• Task details
Turn the listing below, from the line containing "class: Liliopsida" through the line containing "common name: Big bluestem", into a numbered list with any blank lines left out.

• Task inputs
▶
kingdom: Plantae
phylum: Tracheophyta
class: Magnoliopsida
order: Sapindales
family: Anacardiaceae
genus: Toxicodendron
◀
▶
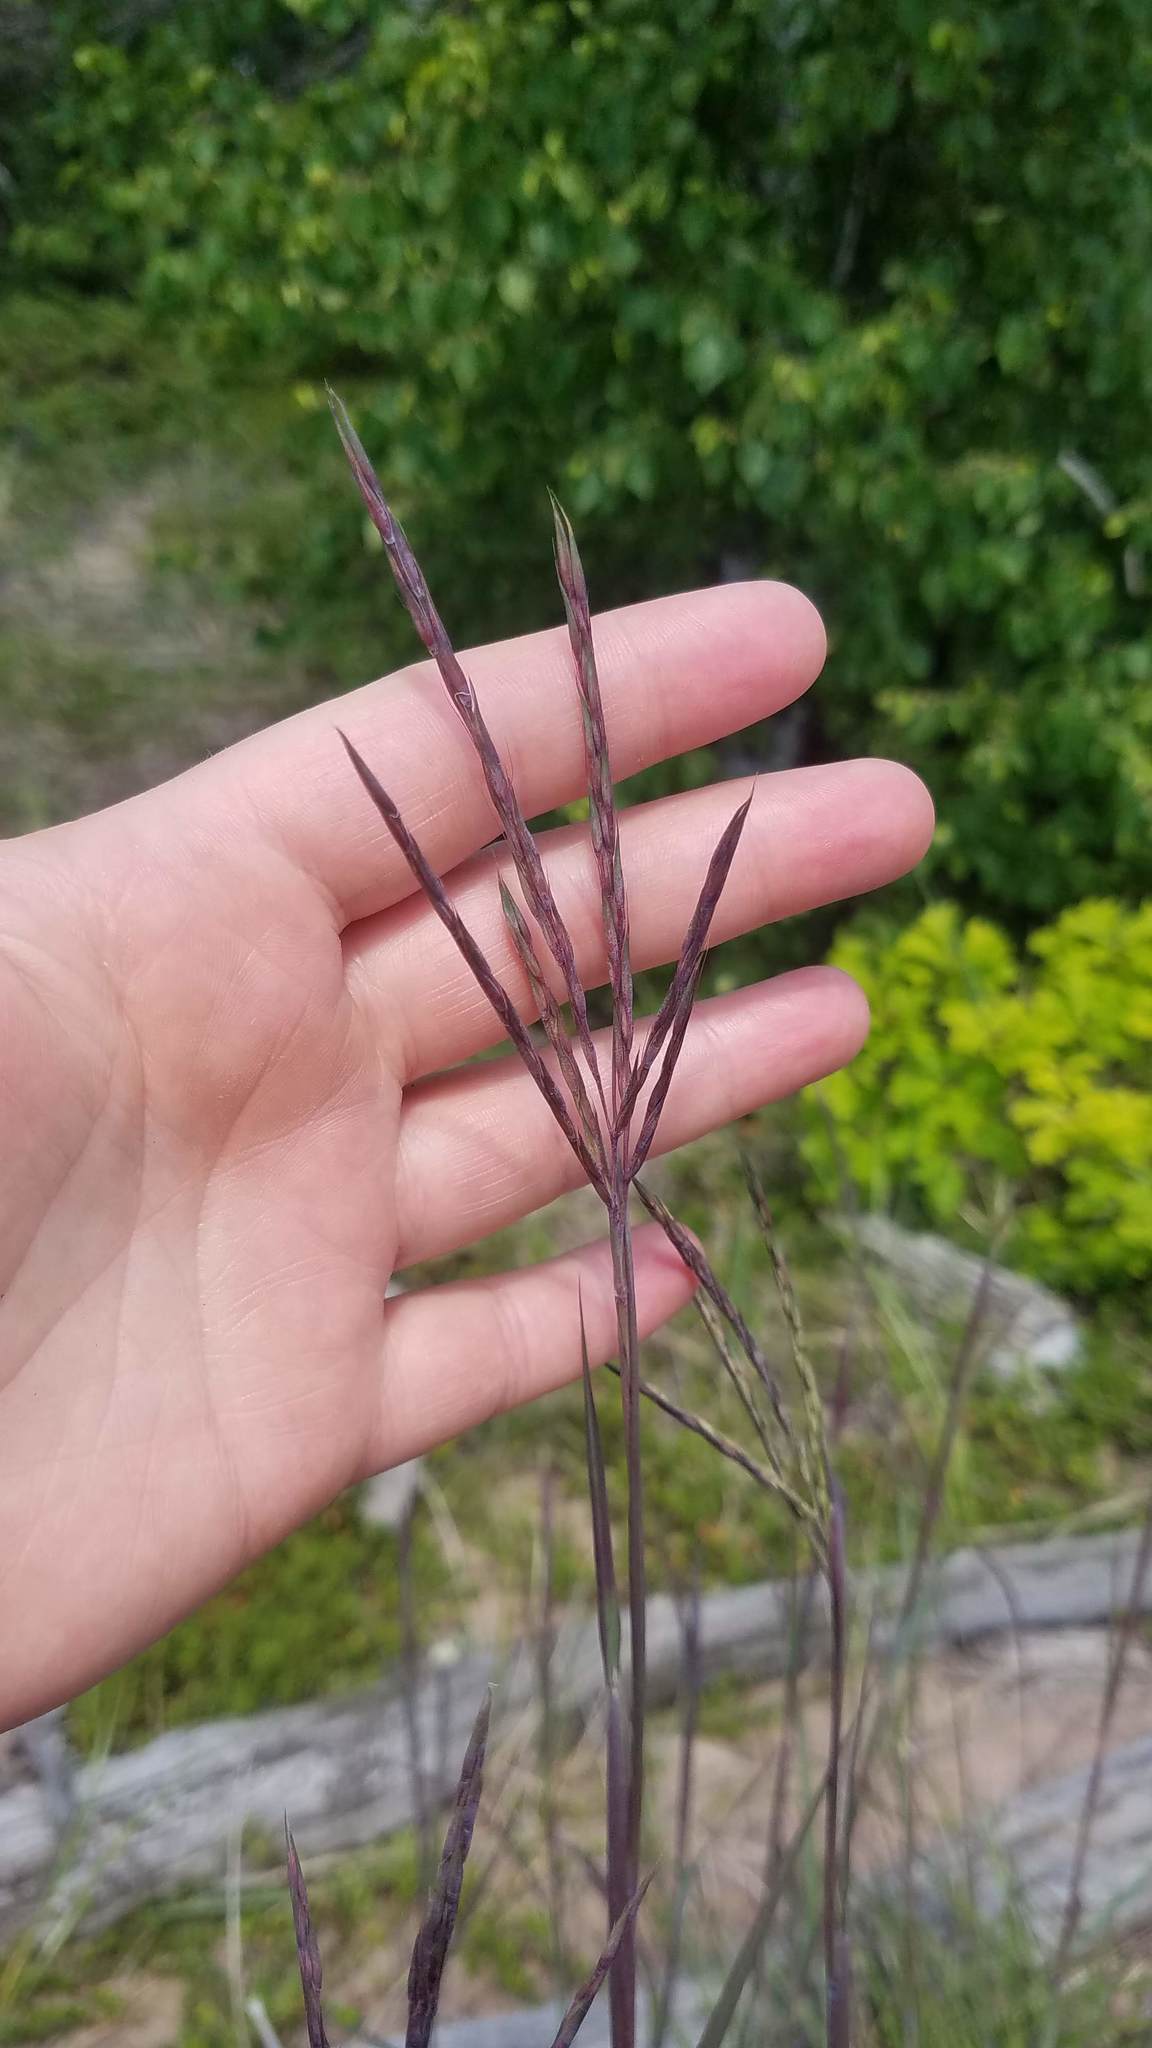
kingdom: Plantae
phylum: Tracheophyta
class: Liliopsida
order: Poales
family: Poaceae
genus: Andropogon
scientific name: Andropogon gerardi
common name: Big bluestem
◀
• Reply
1. class: Liliopsida
2. order: Poales
3. family: Poaceae
4. genus: Andropogon
5. scientific name: Andropogon gerardi
6. common name: Big bluestem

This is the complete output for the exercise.